It would need modified.

Very nice design, my friend Pau is gonna do another one

Nice design, I will make one, Thanks

I'm going to make one. This looks awesome!

Hey, thanks for this! I have two EZ kits and I'm in the process of printing these pieces to use with one of them. I'm having trouble getting the base plate to slice in Slic3r - I get a message that the object isn't manifold there is a hole. Any idea how I can fix it so I get it sliced? Thanks again!

I ran the base plate through netfabb. There was some issue but so tiny that skienforge must have ignored it. I have uploaded the fixed file.

I love the bearings in this thing, that is an awesome use of them.

This is great, I too am an EZ-robot fan with a Rep2x. I am been collecting track things etc and planned to do just this very thing. Perfect job. Thank you. Also thinking about sticking a little servo gripper on as well. Nice work.

Awesome, I applaud you for having integrated these bearings into something useful! Looks great.

Awesome model and application! I love it when people combine printed pieces with lv electronics :) Can you offer any advice for printing one on a replicator 2? I've been having trouble with the base, but thats probably crud printer + crud software. I could possibly do full supports/rafters, but of course with PLA the separation isnt as great as one would hope.

Thanks for the upload and inspiration!
Regards,
Hexalot

I printed the Traxbot entirely on my replicator 2. I do use RepG and sailfish normally, but I did slice a few of these with makerware. I did not need any rafts or supports for these pieces. the base would have been almost impossible for me to print before I got my glass beds and began using aquanet hairspray to coat the bed with. Information on this if you want/need it can be found on the makerbot operator google group. If you search "cold glass" you should find several threads on printing to cold glass. My base came out flat and smooth with zero warping. Only other upgrade you need is that spring loaded extruder-any one of them is better than the plunger.
I think I printed the base with 20 percent infill for strength on the arms. Other than that I used pretty standard settings.

I printed the whole model on a replicator 2. The base is a big flat area and Before I switched to a glass bed and began coating it in aquanet hairspray this would have been almost impossible to print. With this upgrade the bottom is as flat as the glass it was made on. I did not need to use rafts or support on any on the pieces. A few of them need to be oriented, like the camera pieces. Most pieces to not require a lot of special settings. I think I used a higher infill on the base for strength on the Idlers. If you want information on printing directly on cold glass with hairspray I suggest going to the Makerbot Operators google group and searching for "cold glass" there are several threads that have information on the subject- https://groups.google.com/forum/#!forum/makerbothttps://groups.google.com/foru...

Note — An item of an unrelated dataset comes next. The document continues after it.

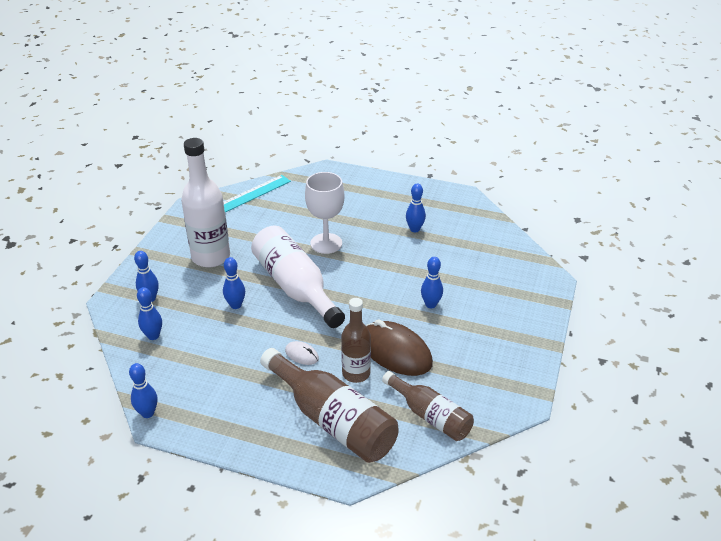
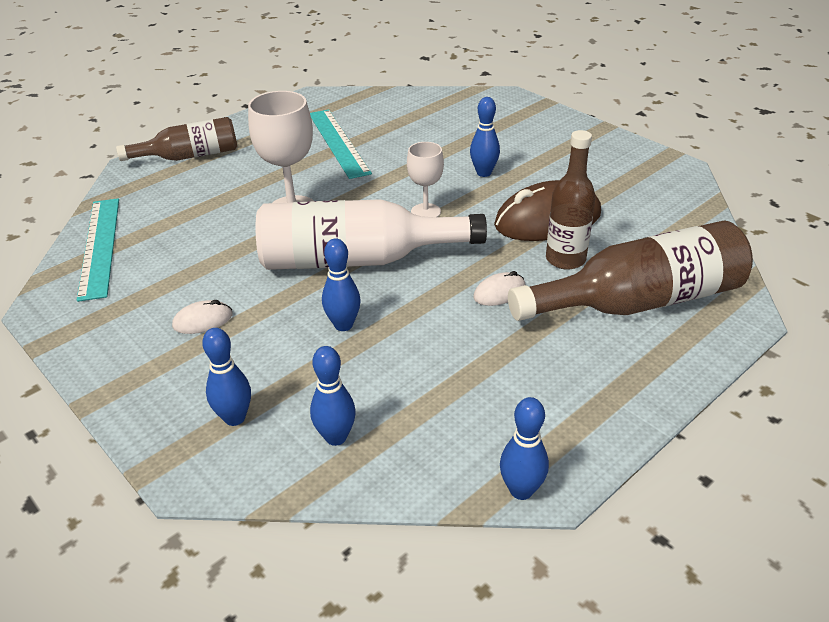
camera: 60 degrees left, 0 degrees up
white bottle [181,138,230,267] -> white mouse [172,300,233,334]
brown bottle [382,371,474,441] -> brown bottle moved to [116,117,237,161]
blue bowling pin [406,184,426,232] -> turquoise ruler [310,109,372,179]
none -> white goblet [407,142,444,217]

And some sort of sping loaded extruder if you do not have one already.

Thanks to you both for the input. I do have a glass bed and have been using hairspray for some time, I have also printed many mods to work out the typical bugs with this thing(this community is spectacular). In the case of the main "base", I actually had the model upside down xD RepG's default yellow color scheme doesn't show detail to well, i didnt notice that one side was more flat than the other. It printed without error once it was rotated. The bridging on the servo box still worries me, but ill cross it when I come to it :p Thanks again for the reply and upload :)

I thought they lost my comment, then they posted both of them. Anyway the bridging was a little stringy and I did a little cleanup. It could be remodeled some to fix it. Actually typing this I remembered some changes to it that are needed for better plug clearance. Ill try to get something up later today.

Inspired me to order an EZ kit. Good work.

Awesome. This is the kind of that inspired me to get a 3d printer. Now if I can just finish making things for the rest of my family, and get to printing this kind of stuff.

Thanks for the praise, and I know how you feel about the family thing. I still get requests, but they have died down quite a bit.